## Source excerpt

-------------------------

After the voting numbers were announced it was apparent that at least 527 voters had taken the time to find the little slot at the top of the machine, push it up and write in the name of the candidate of their choice, which in this case was usually Harry E. Pinkerton III. There actually was a second slot to find for another write-in candidate, but this time the slot had to be pushed to the right to allow a second write-in vote. It was a small space and Carla Panetta said people were concerned that if they left the “D” off of Marchand – the vote might be discounted. Still, there were 253 voters who went to the trouble to find that slot and Bayville Deputy Village Clerk/Treasurer Chris Vivona said to his knowledge no vote was excluded from the final count.
Trustee elect, Harry E. Pinkerton III said of the voting process, “The Bayville community made a fantastic turn out and I thank them all for their support. It was a thrill seeing all the pink sheets and pens going into the Fire House.” Mr. Pinkerton said the credit for the colorful idea came from his campaign committee, “PINK for PINKERTON.” They include, “Carla Panetta, Susan Holifield, Cathy Maywald, Joe Russo and my wife Celeste — did it all: pink sheets, pink name cards, pink signs etc. And, it really worked.
“What a great village to live in! I hope you’re going to call your article ‘the hanging chads of Bayville.’
“It was a great thrill to win, but a very frustrating day for voters who were turned away in the morning because of broken machines and then in the evening rush with machines having a paper problem. There were many questions on doing the write-in vote. It was not at all that easy to do. It wasn’t fair to the candidates or the voters, but I’m not complaining, I won.
“I am looking forward to the opportunity of serving the community. A special thanks goes to all those volunteers who spent the full day explaining how to do a write-in vote, that team was the key to my success,” said Mr. Pinkerton.
Marie Alfano-Hardy, Bayville Village Clerk was the woman in charge of the election process. It was to her that the NCBOE told people to go to for answers to questions about the rules.
One resident demonstrated his frustration with the process. He walked up to a the registration table and asked for voting information and was given a print out of the ballot showing what the election machine offered. He looked at it disdainfully and said — this isn’t what my choices are — and he crumpled up the paper to the dismay of election inspector Audrey Goldman who needed it to tally the votes. He was implying that there was no information on the write-in candidates.
Bayville resident Joseph Russo explained what happened on Tuesday. Mr. Russo said, “When the polls opened at the Bayville firehouse at 6 a.m. the problems began. Most of the election inspectors where unfamiliar with the write-in procedures and as a result gave out incorrect information. One inspector said they had being doing this for years and never had been asked by a voter how to write-in a candidate’s name.
“Questions for the village clerk did not clarify the matter. Calls to the NCBOE weren’t any help either. Within a few hours one of the voting machines stopped working and voters were told to come back later (they should have been offered to use emergency ballots immediately) as calls to the NCBOE determined.
“About 20 minutes later a second machine failed, calls to the NCBOE resulted in a tech team being dispatched and within the hour both machines were up and operational.

-------------------------

## Provided data

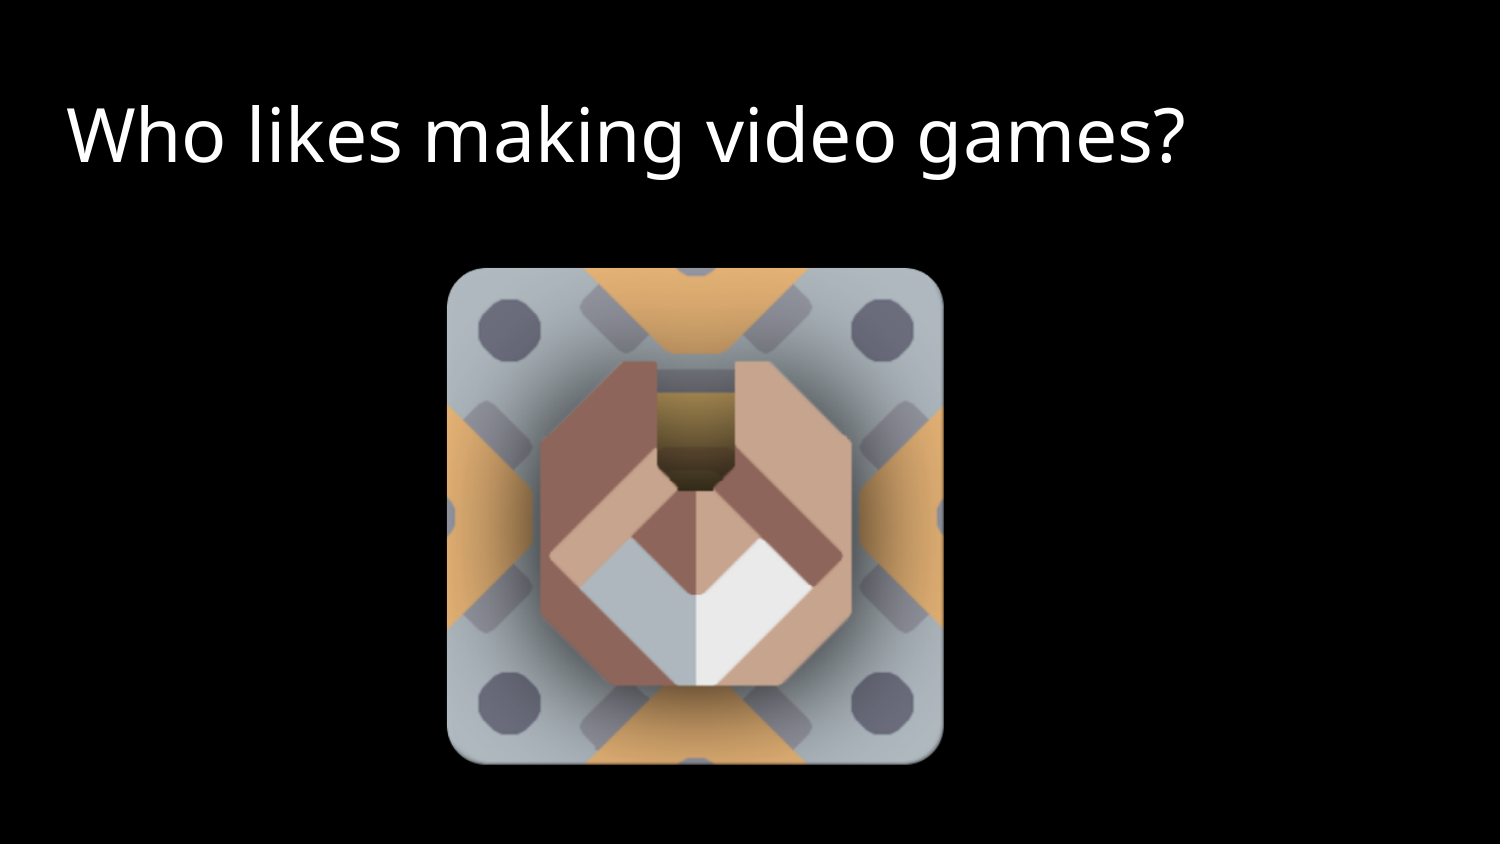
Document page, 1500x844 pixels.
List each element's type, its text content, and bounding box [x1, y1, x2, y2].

-------------------------

## What to do
Copy out the part of the Bayville election text that opens with "Bayville resident Joseph" and closes with "up and operational.", renaming "firehouse" to "fire station" throughout.

## Solution to the exercise
Bayville resident Joseph Russo explained what happened on Tuesday. Mr. Russo said, “When the polls opened at the Bayville fire station at 6 a.m. the problems began. Most of the election inspectors where unfamiliar with the write-in procedures and as a result gave out incorrect information. One inspector said they had being doing this for years and never had been asked by a voter how to write-in a candidate’s name.
“Questions for the village clerk did not clarify the matter. Calls to the NCBOE weren’t any help either. Within a few hours one of the voting machines stopped working and voters were told to come back later (they should have been offered to use emergency ballots immediately) as calls to the NCBOE determined.
“About 20 minutes later a second machine failed, calls to the NCBOE resulted in a tech team being dispatched and within the hour both machines were up and operational.